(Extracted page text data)
::::::
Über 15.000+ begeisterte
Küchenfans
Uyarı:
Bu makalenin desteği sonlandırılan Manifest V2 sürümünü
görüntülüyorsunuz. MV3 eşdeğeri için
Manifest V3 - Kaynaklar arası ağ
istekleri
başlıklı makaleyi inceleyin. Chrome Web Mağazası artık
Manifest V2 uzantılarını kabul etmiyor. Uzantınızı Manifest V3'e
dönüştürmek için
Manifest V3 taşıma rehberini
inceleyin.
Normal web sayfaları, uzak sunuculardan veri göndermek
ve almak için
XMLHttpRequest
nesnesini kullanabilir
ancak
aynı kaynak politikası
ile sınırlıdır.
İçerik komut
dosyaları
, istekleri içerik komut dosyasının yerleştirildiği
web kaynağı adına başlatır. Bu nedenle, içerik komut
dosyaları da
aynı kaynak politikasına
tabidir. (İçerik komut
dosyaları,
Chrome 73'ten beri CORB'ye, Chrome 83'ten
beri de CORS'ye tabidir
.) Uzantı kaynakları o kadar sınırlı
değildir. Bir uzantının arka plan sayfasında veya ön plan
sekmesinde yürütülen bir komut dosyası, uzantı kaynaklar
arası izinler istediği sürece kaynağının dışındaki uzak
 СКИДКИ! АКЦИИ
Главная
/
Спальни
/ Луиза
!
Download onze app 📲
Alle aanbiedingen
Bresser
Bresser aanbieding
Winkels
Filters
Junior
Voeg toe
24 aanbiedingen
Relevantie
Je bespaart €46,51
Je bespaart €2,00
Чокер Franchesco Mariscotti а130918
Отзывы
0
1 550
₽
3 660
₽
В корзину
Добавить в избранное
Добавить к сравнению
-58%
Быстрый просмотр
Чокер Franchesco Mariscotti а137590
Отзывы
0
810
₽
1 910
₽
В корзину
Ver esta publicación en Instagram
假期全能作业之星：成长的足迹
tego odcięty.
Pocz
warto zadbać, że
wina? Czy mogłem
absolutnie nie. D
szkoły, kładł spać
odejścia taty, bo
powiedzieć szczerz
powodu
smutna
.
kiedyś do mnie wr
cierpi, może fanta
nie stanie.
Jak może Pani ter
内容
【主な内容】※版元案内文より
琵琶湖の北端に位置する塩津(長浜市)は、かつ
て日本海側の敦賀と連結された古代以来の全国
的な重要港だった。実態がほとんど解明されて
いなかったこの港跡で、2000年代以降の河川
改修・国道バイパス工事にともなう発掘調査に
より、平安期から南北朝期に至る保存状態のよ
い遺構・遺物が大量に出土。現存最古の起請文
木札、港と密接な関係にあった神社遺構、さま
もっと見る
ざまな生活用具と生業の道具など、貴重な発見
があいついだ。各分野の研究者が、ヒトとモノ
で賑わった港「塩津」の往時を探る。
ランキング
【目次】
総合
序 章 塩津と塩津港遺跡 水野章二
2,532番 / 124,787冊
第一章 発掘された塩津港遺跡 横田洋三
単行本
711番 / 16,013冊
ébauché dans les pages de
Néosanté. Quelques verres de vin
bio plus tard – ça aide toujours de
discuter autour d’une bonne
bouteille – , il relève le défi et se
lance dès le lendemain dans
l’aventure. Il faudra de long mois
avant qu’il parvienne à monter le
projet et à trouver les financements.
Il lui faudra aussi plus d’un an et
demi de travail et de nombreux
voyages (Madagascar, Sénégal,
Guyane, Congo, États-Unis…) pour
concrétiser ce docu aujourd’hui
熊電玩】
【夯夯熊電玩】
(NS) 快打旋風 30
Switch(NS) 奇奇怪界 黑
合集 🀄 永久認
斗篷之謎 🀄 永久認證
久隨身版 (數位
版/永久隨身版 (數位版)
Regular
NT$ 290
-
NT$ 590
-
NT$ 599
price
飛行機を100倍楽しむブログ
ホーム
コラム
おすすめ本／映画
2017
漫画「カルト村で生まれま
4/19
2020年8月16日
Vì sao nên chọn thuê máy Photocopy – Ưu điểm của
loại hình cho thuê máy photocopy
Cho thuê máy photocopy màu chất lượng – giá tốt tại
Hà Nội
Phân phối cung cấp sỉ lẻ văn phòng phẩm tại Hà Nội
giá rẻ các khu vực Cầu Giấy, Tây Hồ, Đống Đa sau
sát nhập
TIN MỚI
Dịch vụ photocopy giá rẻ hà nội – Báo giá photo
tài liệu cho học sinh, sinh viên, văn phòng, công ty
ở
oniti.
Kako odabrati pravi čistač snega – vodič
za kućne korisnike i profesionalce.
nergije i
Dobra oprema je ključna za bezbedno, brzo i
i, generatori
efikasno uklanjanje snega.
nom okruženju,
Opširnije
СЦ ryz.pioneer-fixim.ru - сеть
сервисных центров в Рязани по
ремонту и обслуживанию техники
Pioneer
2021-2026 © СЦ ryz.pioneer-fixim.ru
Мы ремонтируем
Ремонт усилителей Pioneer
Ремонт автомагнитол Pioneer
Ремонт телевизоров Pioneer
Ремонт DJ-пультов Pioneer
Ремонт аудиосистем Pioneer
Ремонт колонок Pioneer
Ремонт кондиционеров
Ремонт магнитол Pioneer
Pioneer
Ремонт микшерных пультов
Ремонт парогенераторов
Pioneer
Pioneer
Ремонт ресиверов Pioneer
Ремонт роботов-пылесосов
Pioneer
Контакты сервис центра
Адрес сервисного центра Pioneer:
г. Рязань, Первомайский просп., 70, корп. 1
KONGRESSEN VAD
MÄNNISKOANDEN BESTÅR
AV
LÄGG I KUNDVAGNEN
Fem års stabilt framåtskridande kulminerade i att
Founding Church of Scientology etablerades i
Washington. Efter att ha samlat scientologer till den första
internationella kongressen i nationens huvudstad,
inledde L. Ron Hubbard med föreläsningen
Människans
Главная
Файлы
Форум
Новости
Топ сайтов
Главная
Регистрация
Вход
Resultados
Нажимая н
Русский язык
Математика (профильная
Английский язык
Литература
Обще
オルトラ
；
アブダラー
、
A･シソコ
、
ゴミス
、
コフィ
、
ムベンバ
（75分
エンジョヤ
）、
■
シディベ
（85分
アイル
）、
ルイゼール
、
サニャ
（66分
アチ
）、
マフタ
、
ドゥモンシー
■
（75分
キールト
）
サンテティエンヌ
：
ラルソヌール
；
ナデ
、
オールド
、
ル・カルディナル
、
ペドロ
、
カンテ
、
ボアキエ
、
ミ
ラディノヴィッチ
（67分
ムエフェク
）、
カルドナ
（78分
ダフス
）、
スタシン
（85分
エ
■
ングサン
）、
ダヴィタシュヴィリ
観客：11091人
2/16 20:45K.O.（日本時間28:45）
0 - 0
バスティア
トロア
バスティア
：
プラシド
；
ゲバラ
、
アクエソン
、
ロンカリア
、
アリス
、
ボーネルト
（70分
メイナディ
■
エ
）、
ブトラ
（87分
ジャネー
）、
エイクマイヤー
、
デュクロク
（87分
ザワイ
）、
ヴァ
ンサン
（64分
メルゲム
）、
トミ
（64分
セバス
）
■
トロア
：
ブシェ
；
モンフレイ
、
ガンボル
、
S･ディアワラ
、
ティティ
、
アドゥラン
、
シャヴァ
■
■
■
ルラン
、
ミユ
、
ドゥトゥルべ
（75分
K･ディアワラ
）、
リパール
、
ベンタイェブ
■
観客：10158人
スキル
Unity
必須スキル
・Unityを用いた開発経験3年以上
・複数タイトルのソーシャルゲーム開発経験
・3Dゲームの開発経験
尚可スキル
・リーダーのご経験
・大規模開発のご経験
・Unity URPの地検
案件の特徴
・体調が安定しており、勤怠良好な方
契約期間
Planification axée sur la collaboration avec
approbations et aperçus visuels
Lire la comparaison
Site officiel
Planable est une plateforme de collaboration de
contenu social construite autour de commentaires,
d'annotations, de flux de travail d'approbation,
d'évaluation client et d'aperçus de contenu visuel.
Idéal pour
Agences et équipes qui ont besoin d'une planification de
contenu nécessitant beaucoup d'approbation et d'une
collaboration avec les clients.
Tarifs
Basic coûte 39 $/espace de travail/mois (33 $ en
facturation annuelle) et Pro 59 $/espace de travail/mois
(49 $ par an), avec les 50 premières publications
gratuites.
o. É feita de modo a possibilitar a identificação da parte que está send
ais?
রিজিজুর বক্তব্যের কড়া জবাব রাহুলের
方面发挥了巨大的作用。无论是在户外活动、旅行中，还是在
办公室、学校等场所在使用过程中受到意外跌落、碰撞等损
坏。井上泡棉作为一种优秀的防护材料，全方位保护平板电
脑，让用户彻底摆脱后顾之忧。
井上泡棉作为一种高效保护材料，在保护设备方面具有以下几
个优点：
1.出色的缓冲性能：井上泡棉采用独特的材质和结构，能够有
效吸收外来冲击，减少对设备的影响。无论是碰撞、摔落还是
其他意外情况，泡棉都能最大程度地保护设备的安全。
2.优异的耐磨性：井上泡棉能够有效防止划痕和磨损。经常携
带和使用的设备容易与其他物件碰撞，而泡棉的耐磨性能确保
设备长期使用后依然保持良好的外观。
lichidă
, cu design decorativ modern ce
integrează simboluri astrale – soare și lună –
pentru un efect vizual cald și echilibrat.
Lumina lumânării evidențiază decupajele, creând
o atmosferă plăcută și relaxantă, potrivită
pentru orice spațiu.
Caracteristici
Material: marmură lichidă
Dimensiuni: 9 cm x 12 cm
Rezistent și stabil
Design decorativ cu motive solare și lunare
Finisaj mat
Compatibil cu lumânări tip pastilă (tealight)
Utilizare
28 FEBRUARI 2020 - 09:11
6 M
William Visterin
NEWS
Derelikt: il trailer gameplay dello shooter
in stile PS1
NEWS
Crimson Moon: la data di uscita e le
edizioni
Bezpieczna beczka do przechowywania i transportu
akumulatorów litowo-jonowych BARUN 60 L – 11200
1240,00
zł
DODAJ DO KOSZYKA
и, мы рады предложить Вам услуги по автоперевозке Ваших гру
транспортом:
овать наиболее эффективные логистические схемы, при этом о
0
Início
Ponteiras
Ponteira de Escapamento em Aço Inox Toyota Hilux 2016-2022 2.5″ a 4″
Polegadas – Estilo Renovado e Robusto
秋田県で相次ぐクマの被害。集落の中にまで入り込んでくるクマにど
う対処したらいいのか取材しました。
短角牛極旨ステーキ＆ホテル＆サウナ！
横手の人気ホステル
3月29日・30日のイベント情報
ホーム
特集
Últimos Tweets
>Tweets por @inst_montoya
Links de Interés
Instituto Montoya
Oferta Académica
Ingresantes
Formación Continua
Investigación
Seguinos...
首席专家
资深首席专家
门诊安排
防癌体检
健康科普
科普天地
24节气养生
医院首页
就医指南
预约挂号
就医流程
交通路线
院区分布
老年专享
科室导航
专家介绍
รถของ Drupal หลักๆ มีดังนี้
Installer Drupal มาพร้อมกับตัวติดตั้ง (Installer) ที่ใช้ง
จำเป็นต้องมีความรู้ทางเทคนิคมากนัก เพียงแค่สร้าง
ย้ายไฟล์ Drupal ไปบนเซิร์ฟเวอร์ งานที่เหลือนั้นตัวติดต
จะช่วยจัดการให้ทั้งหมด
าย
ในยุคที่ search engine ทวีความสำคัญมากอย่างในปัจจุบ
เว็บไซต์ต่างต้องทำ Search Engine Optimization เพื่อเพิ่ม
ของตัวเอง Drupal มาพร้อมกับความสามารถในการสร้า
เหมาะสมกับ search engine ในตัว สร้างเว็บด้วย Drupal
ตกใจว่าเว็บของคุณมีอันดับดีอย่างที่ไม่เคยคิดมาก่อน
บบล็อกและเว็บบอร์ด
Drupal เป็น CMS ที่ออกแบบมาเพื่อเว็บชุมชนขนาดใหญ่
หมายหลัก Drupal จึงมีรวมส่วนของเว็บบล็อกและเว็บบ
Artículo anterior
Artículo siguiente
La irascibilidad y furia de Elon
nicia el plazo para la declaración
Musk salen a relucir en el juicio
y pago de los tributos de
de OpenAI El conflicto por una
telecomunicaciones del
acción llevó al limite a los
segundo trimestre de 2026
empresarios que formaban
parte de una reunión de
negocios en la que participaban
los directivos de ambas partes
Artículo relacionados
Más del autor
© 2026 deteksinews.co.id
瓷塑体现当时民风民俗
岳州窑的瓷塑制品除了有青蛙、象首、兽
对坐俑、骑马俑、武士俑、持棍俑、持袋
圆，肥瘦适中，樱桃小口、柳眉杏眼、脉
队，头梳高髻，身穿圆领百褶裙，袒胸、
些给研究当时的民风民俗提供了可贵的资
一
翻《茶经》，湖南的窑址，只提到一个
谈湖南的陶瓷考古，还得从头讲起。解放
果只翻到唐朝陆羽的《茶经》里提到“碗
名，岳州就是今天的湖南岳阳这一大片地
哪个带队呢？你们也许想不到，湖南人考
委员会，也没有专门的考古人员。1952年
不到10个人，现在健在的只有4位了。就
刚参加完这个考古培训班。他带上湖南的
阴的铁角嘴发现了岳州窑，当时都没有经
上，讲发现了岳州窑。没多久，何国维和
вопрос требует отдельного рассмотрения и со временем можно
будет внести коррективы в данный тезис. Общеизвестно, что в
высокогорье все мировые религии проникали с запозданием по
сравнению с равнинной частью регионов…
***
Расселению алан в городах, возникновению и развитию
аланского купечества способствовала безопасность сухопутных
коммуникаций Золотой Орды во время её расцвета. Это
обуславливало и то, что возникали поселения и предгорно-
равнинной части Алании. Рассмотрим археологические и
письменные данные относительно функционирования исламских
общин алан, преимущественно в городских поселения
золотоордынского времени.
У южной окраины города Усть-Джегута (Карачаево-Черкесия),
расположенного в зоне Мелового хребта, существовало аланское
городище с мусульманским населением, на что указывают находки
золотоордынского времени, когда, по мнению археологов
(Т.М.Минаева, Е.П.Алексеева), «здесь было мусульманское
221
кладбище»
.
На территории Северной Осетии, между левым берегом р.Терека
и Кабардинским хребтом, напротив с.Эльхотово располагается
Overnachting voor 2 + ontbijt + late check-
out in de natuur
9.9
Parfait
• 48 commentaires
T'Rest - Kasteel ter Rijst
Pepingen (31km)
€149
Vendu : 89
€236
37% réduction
::::::
▶ _EXERCISE AIM_: Once the line with "powiedzieć szczerz" is found in the records above, print exactly that line and every line after it through the line with "Мы ремонтируем".

▶ _ANSWER TO THE PROBLEM_:
powiedzieć szczerz
powodu
smutna
.
kiedyś do mnie wr
cierpi, może fanta
nie stanie.
Jak może Pani ter
内容
【主な内容】※版元案内文より
琵琶湖の北端に位置する塩津(長浜市)は、かつ
て日本海側の敦賀と連結された古代以来の全国
的な重要港だった。実態がほとんど解明されて
いなかったこの港跡で、2000年代以降の河川
改修・国道バイパス工事にともなう発掘調査に
より、平安期から南北朝期に至る保存状態のよ
い遺構・遺物が大量に出土。現存最古の起請文
木札、港と密接な関係にあった神社遺構、さま
もっと見る
ざまな生活用具と生業の道具など、貴重な発見
があいついだ。各分野の研究者が、ヒトとモノ
で賑わった港「塩津」の往時を探る。
ランキング
【目次】
総合
序 章 塩津と塩津港遺跡 水野章二
2,532番 / 124,787冊
第一章 発掘された塩津港遺跡 横田洋三
単行本
711番 / 16,013冊
ébauché dans les pages de
Néosanté. Quelques verres de vin
bio plus tard – ça aide toujours de
discuter autour d’une bonne
bouteille – , il relève le défi et se
lance dès le lendemain dans
l’aventure. Il faudra de long mois
avant qu’il parvienne à monter le
projet et à trouver les financements.
Il lui faudra aussi plus d’un an et
demi de travail et de nombreux
voyages (Madagascar, Sénégal,
Guyane, Congo, États-Unis…) pour
concrétiser ce docu aujourd’hui
熊電玩】
【夯夯熊電玩】
(NS) 快打旋風 30
Switch(NS) 奇奇怪界 黑
合集 🀄 永久認
斗篷之謎 🀄 永久認證
久隨身版 (數位
版/永久隨身版 (數位版)
Regular
NT$ 290
-
NT$ 590
-
NT$ 599
price
飛行機を100倍楽しむブログ
ホーム
コラム
おすすめ本／映画
2017
漫画「カルト村で生まれま
4/19
2020年8月16日
Vì sao nên chọn thuê máy Photocopy – Ưu điểm của
loại hình cho thuê máy photocopy
Cho thuê máy photocopy màu chất lượng – giá tốt tại
Hà Nội
Phân phối cung cấp sỉ lẻ văn phòng phẩm tại Hà Nội
giá rẻ các khu vực Cầu Giấy, Tây Hồ, Đống Đa sau
sát nhập
TIN MỚI
Dịch vụ photocopy giá rẻ hà nội – Báo giá photo
tài liệu cho học sinh, sinh viên, văn phòng, công ty
ở
oniti.
Kako odabrati pravi čistač snega – vodič
za kućne korisnike i profesionalce.
nergije i
Dobra oprema je ključna za bezbedno, brzo i
i, generatori
efikasno uklanjanje snega.
nom okruženju,
Opširnije
СЦ ryz.pioneer-fixim.ru - сеть
сервисных центров в Рязани по
ремонту и обслуживанию техники
Pioneer
2021-2026 © СЦ ryz.pioneer-fixim.ru
Мы ремонтируем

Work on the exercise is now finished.